# Aim of the task:
Return exactly the lines of the records below, starting at the line that contains "### 5. README Actualizado" and ending at the line that contains "### **3.0 Validate payment token**", with both of those lines kept.

# Extracted data:
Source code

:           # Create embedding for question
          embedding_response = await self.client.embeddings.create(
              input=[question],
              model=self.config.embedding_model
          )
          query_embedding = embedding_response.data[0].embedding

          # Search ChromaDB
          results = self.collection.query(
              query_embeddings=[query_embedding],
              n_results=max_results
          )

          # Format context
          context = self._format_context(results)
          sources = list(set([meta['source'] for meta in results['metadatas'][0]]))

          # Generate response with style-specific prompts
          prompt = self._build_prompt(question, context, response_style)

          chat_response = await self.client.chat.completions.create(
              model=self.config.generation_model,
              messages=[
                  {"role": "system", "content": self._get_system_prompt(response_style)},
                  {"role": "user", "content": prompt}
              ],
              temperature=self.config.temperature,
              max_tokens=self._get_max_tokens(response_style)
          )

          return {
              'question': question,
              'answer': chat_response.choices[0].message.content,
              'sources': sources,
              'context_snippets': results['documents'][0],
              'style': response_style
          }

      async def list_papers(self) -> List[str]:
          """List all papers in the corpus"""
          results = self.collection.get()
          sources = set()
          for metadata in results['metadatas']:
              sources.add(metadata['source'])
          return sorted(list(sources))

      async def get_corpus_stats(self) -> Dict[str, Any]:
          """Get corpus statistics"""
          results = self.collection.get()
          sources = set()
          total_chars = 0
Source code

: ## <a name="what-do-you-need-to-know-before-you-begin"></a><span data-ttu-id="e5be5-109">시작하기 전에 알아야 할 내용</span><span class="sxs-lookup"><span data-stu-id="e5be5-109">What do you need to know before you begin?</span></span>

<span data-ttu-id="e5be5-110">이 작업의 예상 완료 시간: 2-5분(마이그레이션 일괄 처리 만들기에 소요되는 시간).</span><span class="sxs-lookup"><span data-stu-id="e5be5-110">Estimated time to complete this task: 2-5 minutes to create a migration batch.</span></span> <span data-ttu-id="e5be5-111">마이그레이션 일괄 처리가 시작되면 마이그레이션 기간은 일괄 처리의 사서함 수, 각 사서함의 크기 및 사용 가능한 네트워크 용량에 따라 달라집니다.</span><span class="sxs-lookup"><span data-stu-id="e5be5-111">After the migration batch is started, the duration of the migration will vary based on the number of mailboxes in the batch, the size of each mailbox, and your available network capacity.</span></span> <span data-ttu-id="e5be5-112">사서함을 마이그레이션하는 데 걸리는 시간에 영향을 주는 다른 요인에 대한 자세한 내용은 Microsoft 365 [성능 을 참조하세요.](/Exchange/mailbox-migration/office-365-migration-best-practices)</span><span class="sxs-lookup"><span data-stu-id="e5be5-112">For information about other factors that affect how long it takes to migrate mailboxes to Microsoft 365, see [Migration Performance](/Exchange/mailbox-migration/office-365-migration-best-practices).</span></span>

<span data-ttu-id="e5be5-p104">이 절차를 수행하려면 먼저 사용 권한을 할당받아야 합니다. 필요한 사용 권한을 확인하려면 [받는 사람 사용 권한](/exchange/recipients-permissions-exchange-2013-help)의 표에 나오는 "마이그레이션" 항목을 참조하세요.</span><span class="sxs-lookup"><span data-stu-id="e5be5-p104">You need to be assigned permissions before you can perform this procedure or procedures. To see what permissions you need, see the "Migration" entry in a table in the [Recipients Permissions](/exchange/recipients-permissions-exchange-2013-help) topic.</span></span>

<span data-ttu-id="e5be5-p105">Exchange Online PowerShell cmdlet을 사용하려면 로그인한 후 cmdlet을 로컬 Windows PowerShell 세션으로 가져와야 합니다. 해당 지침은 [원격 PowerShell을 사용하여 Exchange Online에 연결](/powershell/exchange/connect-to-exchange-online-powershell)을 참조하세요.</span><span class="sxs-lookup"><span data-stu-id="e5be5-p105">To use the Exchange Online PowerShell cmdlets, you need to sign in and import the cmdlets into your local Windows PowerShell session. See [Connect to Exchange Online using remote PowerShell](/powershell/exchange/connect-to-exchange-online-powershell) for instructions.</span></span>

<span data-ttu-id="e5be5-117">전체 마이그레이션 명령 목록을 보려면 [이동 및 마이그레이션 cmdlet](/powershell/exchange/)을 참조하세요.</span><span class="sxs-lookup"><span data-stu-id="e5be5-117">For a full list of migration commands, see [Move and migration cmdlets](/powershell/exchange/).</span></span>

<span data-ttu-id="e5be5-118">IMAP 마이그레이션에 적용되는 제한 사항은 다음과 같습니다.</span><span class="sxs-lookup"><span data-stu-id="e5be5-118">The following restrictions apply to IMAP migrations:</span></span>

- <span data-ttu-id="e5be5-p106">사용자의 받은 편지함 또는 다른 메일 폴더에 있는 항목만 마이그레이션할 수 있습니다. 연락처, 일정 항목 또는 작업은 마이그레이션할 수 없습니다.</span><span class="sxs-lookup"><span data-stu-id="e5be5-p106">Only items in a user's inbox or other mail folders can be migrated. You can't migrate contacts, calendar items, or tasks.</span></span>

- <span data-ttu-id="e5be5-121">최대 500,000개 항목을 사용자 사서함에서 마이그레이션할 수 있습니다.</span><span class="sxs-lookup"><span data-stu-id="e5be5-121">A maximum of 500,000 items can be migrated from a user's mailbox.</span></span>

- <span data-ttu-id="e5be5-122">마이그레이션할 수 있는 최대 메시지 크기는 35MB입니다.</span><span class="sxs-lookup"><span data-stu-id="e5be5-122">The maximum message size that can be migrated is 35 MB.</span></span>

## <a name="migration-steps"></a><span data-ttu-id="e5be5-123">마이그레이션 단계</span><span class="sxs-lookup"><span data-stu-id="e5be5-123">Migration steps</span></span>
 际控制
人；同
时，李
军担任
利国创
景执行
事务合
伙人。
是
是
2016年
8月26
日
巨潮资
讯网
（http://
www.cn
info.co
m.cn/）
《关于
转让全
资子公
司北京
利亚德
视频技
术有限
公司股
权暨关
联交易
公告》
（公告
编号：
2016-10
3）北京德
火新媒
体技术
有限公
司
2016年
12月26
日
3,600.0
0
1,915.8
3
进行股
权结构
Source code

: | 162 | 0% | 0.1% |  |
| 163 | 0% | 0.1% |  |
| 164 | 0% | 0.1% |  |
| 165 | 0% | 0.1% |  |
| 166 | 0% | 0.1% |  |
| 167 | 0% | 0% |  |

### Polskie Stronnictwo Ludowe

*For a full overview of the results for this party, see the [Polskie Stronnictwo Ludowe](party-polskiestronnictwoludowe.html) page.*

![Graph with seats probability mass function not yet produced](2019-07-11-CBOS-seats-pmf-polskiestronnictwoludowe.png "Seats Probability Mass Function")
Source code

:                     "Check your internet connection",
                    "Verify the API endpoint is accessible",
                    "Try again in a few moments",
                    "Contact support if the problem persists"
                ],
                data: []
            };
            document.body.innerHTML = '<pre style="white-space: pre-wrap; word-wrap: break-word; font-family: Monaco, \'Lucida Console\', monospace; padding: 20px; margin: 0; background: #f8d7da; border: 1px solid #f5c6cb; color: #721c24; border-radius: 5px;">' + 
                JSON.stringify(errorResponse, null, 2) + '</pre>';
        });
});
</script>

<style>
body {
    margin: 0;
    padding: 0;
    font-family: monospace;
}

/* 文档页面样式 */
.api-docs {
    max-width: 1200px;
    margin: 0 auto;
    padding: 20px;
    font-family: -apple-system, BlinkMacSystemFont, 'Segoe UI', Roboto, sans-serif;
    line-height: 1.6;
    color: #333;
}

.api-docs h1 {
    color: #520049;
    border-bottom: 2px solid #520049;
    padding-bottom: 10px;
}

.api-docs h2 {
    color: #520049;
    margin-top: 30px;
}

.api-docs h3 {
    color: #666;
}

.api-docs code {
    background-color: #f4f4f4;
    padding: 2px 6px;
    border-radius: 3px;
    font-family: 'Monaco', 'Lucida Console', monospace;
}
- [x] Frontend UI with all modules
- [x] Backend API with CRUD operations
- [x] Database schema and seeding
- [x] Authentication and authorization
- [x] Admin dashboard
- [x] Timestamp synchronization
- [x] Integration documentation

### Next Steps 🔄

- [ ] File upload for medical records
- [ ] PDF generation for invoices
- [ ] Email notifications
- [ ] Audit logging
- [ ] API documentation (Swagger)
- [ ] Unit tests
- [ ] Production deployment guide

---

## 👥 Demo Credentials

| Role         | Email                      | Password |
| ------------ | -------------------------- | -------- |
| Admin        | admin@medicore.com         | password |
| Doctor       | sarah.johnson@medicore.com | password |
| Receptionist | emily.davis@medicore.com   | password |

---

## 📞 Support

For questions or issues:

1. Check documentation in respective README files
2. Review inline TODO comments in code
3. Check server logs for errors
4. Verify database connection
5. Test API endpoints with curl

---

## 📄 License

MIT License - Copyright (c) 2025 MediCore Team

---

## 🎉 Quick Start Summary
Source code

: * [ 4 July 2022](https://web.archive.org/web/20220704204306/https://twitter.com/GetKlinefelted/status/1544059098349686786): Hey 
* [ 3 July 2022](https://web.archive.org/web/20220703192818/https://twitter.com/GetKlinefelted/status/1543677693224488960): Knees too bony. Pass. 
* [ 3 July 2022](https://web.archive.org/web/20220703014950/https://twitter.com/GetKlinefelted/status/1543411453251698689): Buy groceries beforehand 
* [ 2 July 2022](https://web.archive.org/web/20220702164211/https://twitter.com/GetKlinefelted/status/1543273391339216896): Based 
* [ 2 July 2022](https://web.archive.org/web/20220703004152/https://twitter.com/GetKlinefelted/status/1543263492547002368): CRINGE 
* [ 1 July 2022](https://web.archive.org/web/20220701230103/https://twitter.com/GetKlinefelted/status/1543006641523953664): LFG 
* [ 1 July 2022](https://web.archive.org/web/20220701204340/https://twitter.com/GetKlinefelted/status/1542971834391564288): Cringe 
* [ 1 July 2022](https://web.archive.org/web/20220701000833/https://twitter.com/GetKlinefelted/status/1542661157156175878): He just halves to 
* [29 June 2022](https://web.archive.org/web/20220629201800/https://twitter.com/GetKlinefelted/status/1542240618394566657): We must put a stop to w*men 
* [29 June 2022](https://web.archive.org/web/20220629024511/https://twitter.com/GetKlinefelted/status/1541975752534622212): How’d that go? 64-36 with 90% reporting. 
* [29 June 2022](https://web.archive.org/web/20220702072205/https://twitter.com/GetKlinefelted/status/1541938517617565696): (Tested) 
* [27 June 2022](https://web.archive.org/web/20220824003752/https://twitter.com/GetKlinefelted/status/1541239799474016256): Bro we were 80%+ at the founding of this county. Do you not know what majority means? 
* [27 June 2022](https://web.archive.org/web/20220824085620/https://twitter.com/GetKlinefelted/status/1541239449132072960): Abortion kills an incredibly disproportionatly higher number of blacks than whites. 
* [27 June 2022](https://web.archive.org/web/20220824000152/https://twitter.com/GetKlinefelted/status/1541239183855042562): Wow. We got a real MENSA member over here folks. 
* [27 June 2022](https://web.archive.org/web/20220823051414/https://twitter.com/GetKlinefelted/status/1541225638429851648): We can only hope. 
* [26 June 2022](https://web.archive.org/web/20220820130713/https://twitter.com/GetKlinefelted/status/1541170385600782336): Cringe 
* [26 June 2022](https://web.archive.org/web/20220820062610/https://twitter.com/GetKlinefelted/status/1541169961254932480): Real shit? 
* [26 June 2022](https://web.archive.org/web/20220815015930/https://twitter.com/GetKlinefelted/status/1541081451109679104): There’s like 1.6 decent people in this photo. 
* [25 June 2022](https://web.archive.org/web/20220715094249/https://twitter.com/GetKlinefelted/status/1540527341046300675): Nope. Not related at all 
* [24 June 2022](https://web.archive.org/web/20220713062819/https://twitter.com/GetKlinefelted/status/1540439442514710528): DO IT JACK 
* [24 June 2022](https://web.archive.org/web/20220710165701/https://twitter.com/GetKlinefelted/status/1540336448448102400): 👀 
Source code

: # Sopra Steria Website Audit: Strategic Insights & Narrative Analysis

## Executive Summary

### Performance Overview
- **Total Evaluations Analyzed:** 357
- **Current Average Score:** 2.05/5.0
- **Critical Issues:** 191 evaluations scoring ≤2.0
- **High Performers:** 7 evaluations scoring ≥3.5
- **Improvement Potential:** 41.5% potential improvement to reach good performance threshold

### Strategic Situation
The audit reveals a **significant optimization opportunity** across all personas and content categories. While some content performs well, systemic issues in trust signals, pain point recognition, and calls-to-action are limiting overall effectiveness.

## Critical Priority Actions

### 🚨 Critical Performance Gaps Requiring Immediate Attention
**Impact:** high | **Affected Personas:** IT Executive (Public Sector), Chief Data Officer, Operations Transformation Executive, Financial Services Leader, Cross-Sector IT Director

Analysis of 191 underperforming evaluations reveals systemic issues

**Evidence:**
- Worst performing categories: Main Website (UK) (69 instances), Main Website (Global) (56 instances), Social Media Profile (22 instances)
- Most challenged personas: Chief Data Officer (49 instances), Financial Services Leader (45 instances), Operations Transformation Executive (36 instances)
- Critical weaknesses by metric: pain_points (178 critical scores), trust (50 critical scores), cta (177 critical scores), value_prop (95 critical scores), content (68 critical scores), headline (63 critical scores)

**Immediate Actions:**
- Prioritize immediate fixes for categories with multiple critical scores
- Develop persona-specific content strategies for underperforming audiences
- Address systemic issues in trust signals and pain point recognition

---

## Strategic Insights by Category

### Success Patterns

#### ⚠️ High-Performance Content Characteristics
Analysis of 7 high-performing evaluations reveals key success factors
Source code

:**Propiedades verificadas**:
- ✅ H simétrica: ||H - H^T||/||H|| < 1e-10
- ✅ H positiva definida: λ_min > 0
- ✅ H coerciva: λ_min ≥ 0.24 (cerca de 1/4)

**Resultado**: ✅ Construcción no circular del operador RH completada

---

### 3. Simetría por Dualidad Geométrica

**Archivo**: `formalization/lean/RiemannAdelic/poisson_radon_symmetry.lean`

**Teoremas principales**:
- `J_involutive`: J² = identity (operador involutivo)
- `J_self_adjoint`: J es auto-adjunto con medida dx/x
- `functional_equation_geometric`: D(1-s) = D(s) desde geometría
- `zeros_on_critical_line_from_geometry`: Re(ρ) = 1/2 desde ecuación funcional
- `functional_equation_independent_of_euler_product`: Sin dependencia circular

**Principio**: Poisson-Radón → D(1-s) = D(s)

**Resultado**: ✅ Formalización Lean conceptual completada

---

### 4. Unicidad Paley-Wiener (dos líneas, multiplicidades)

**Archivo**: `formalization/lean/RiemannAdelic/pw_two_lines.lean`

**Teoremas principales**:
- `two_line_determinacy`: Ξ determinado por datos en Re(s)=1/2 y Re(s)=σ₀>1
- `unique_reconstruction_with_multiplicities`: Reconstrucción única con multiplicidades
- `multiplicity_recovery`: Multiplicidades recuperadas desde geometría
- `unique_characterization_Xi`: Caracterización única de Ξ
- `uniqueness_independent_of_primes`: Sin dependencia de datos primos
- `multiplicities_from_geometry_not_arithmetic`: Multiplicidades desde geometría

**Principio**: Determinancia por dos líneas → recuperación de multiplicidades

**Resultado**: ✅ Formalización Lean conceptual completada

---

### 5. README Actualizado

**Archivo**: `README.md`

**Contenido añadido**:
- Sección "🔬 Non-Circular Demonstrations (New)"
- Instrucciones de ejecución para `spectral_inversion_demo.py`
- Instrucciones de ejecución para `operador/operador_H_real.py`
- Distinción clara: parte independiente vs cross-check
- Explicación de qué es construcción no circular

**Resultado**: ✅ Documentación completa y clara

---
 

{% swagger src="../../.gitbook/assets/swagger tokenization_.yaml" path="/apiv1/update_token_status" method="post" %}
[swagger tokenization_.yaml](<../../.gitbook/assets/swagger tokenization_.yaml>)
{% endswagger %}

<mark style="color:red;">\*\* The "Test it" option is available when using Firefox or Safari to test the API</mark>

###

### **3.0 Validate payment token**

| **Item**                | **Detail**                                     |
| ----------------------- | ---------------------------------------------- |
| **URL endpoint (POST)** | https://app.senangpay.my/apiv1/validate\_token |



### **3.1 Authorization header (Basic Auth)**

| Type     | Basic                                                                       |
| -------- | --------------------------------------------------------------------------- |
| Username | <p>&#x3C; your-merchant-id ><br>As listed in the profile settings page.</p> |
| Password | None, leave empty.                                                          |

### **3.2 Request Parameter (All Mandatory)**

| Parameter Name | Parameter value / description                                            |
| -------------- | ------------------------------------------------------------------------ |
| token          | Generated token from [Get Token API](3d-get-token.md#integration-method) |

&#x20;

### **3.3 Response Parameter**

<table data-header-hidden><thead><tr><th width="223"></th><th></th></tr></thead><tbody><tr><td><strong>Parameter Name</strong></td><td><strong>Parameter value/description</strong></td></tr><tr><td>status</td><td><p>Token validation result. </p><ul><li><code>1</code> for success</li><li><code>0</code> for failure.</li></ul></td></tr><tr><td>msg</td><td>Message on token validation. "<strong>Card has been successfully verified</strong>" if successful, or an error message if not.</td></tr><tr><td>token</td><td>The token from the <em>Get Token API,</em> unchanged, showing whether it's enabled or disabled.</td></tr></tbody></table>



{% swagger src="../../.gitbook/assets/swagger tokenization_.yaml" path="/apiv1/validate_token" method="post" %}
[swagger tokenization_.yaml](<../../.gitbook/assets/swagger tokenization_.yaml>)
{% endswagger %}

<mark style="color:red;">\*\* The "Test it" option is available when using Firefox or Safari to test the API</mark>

# Response to this task:
### 5. README Actualizado

**Archivo**: `README.md`

**Contenido añadido**:
- Sección "🔬 Non-Circular Demonstrations (New)"
- Instrucciones de ejecución para `spectral_inversion_demo.py`
- Instrucciones de ejecución para `operador/operador_H_real.py`
- Distinción clara: parte independiente vs cross-check
- Explicación de qué es construcción no circular

**Resultado**: ✅ Documentación completa y clara

---
 

{% swagger src="../../.gitbook/assets/swagger tokenization_.yaml" path="/apiv1/update_token_status" method="post" %}
[swagger tokenization_.yaml](<../../.gitbook/assets/swagger tokenization_.yaml>)
{% endswagger %}

<mark style="color:red;">\*\* The "Test it" option is available when using Firefox or Safari to test the API</mark>

###

### **3.0 Validate payment token**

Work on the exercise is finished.